REQUIRED ACTION:
Take each line from the material below that includes the string "down" and copy it.

DATASET ENTRIES:
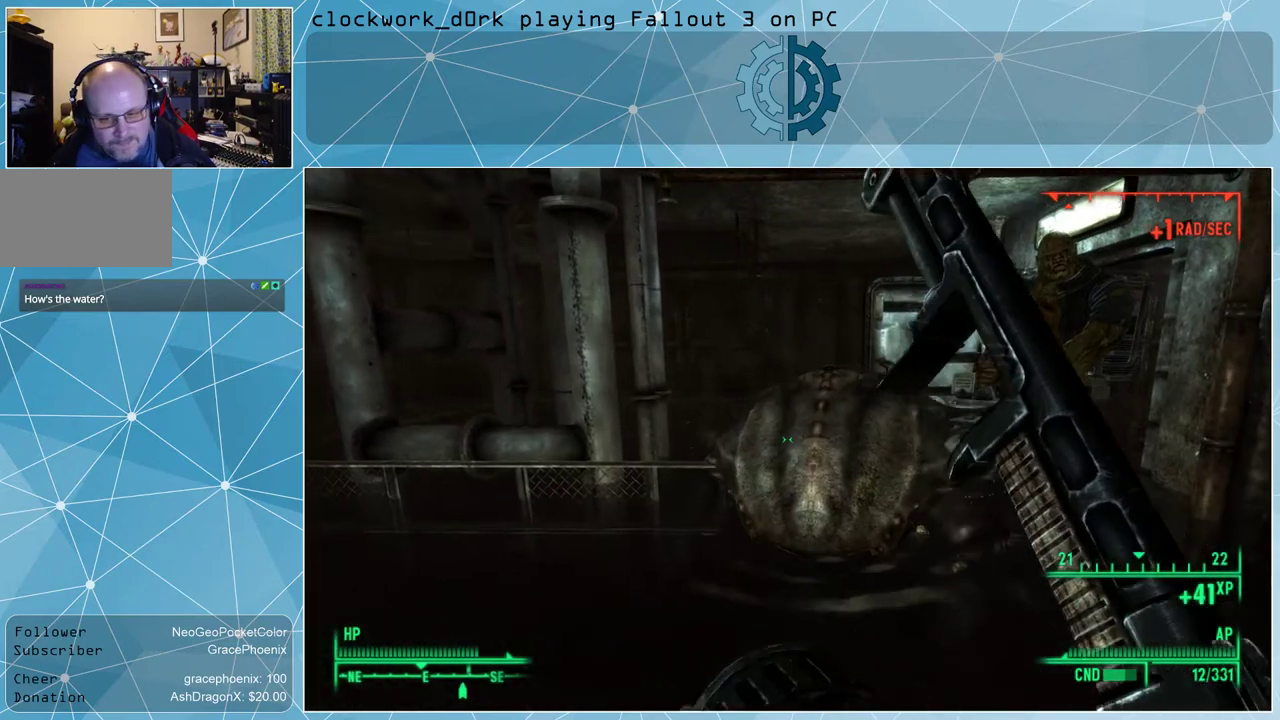
{"keys": [], "mouse": [], "events": []}
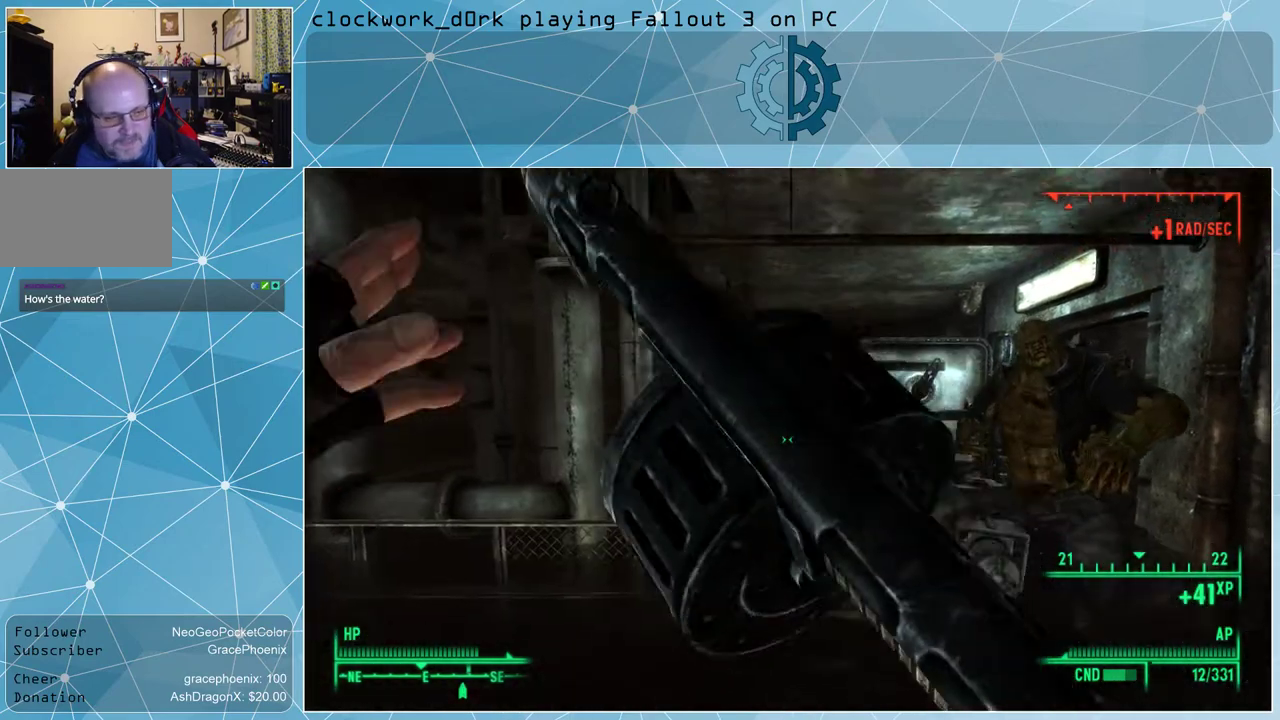
{"keys": [], "mouse": [], "events": []}
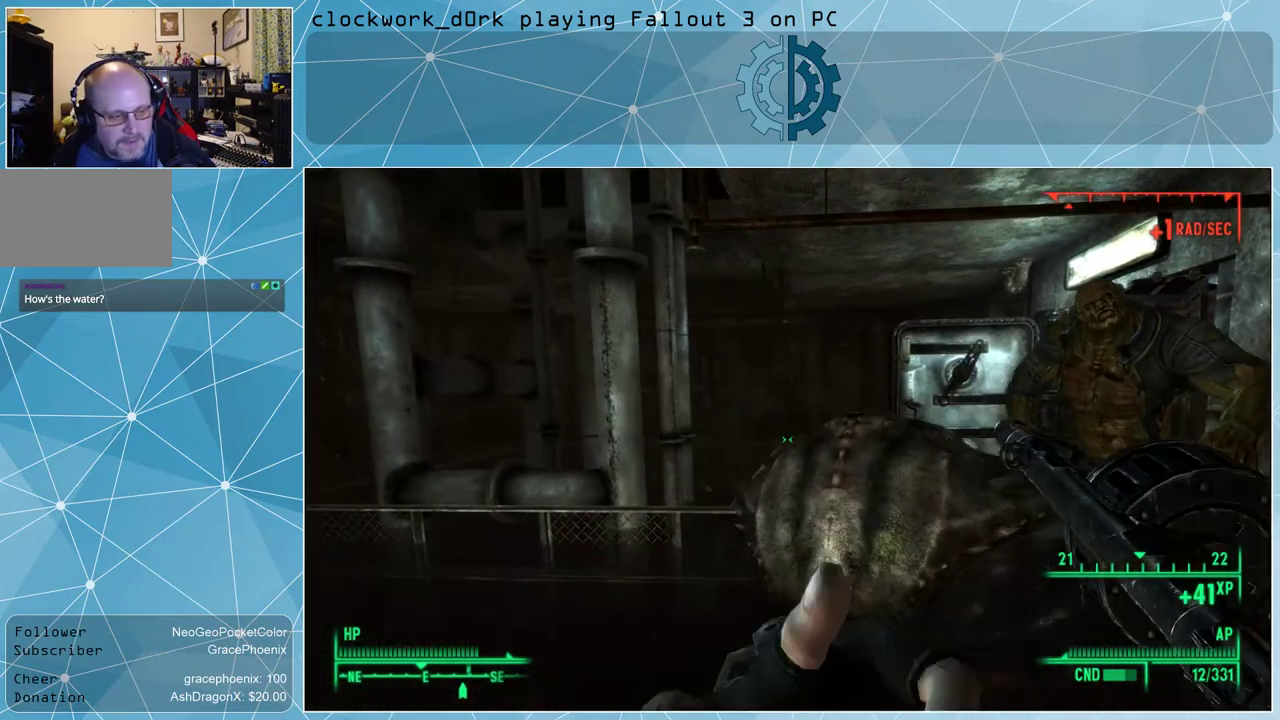
{"keys": [], "mouse": [], "events": []}
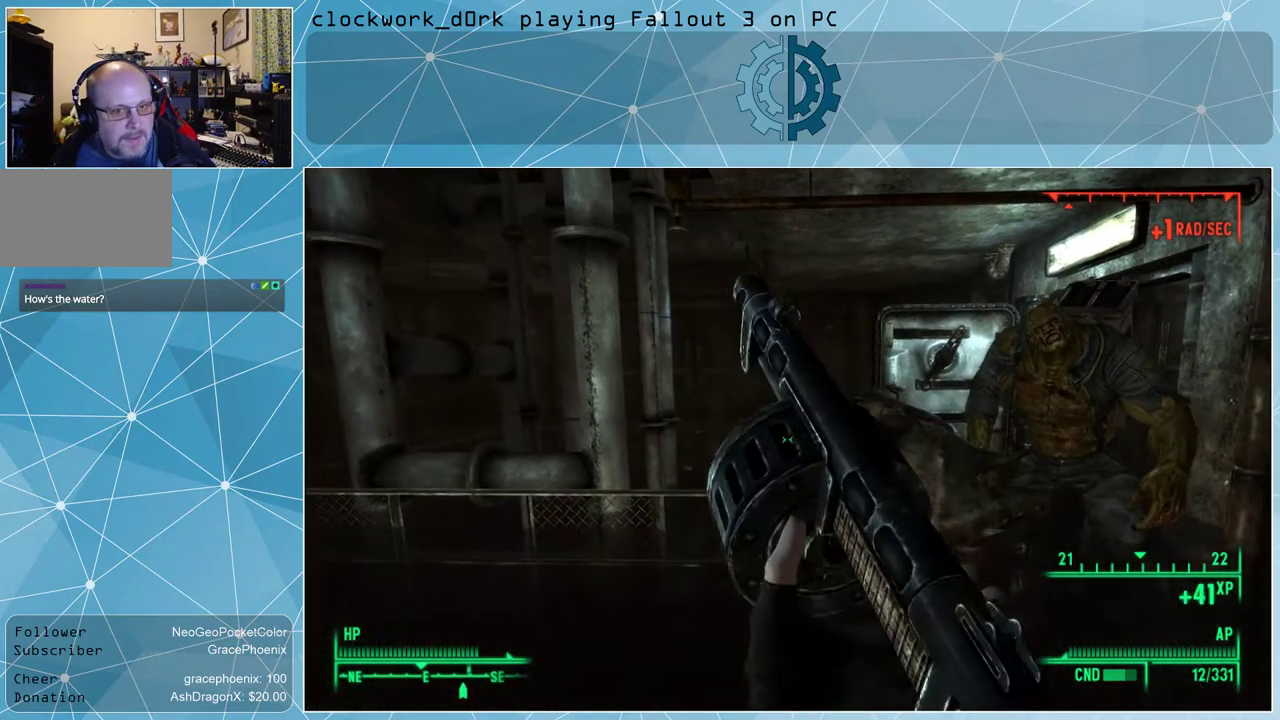
{"keys": [], "mouse": [], "events": [[434, "w", "down"], [500, "w", "up"]]}
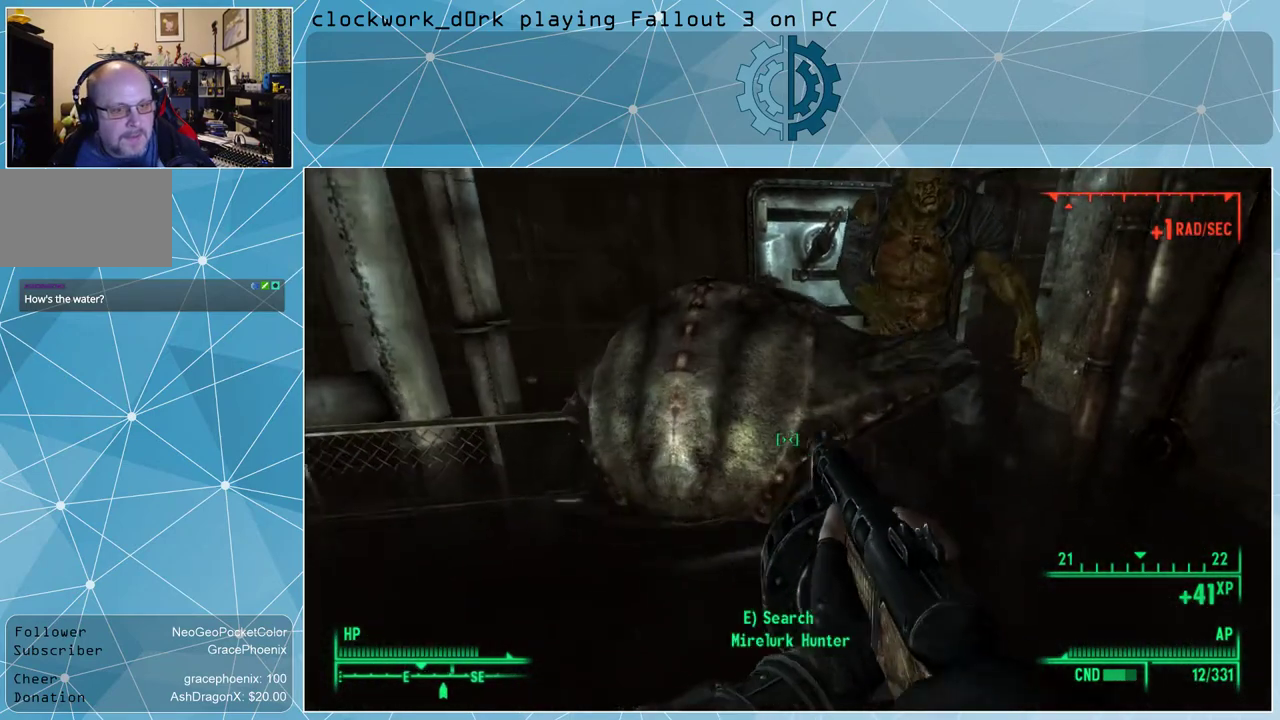
{"keys": [], "mouse": [], "events": [[400, "e", "down"], [467, "e", "up"]]}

FINAL ANSWER:
{"keys": [], "mouse": [], "events": [[434, "w", "down"], [500, "w", "up"]]}
{"keys": [], "mouse": [], "events": [[400, "e", "down"], [467, "e", "up"]]}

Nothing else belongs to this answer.